If a line of the data below holds the string "Rocket", copy it.

* * * *

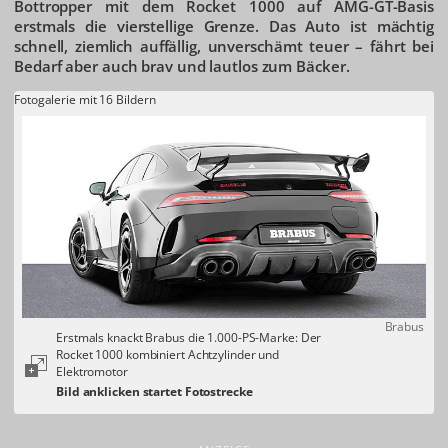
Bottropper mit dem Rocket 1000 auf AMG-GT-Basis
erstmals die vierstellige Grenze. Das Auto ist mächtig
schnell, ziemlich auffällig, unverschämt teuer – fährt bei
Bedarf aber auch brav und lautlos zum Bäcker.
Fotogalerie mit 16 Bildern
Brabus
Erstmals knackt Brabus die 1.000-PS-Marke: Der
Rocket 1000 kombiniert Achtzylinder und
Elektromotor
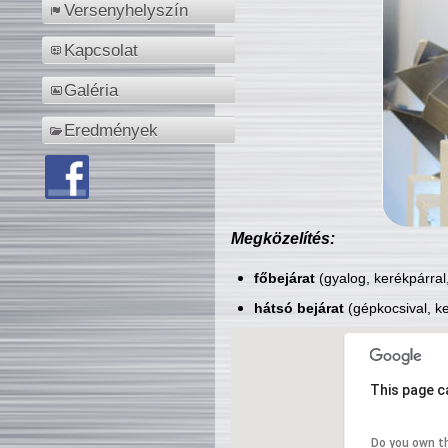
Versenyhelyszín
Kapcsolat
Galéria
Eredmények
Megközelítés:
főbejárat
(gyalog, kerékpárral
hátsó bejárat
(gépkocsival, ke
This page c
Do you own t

* * * *

* **Exercise solution**:
Bottropper mit dem Rocket 1000 auf AMG-GT-Basis
Rocket 1000 kombiniert Achtzylinder und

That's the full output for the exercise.